Ellos llegan siempre cuando los demás ya se han ido. No faltan a nuestra cita nocturna. Bien saben que me paso el día esperando sentir sus algodonosas patitas sobre la piedra fría de mi lápida. Una tumba es un lugar tan escaso, tan húmedo. La de Antígona era mucho más profunda y la luz entraba de refilón iluminando en dorado la cavidad rocosa. Pero en la mía se olvidaron las rendijas y los tragaluces. Los vivos no saben todavía que los muertos tenemos nostalgia de luz. Creen que porque nos cierran los ojos ya no percibimos la claridad de una llama. Tan solo ellos, mis gatos fluorescentes, vienen a iluminarme las horas que anteceden a la aurora. Como antes, nada ha cambiado, como cuando salimos en estampida de Roma, ellos delante y yo detrás: un reguero de luceros. Ahora ya no puedo seguirlos, mis pobres huérfanos, pero ellos se encaraman sobre la tumba y fieros empiezan a aullarle al sol de la medianoche. Si hay suerte, a veces ocurre que la de doradas mejillas, enternecida por el lamento felino, desata los lazos de mi ataúd para que entre un rayito a caletarme.

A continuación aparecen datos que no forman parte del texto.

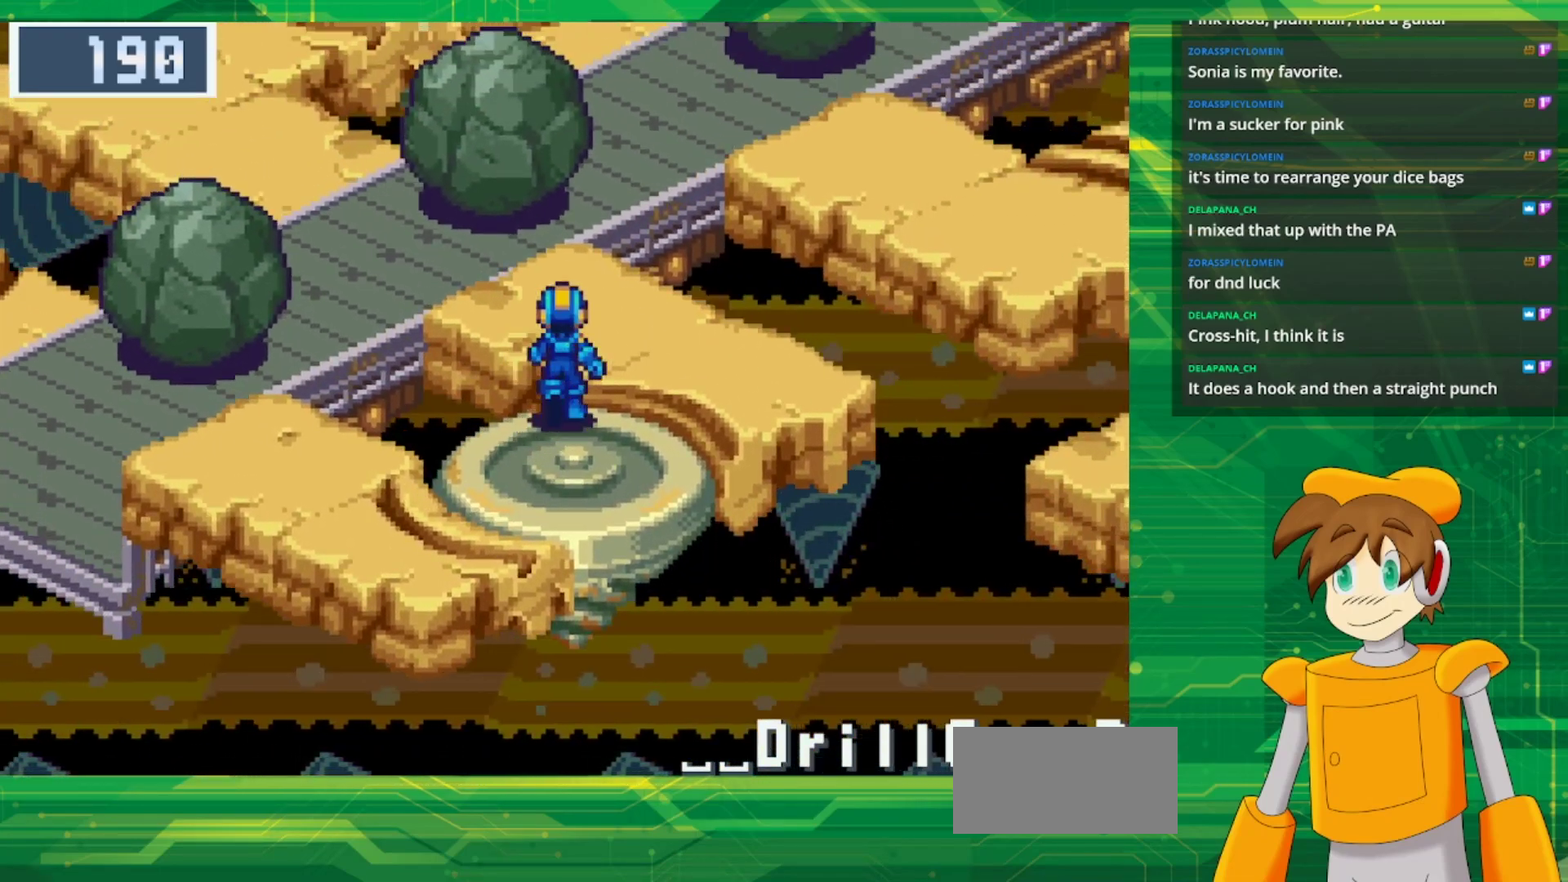
{"buttons": [], "events": [[250, "B", "up"], [250, "DPAD_UP", "up"], [417, "DPAD_UP", "down"], [467, "DPAD_UP", "up"]]}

Olga este microrrelato es uno de los mejores que he leído en la lista de los 50. Me encantan las historias que incluyen felinos. Te invito a leer el mio Ronquidos. Te deseo éxito.
Muchas gracias, Andreina. Tu microrrelato me parece fascinante, tan ágil, tan veloz. Suerte a ti también.
Muchas gracias, Andreida. Tu microrrelato es fascinante, tan ágil y veloz. Suerte a ti también.
Me gusta mucho. Te deseo mucha suerte, Olga.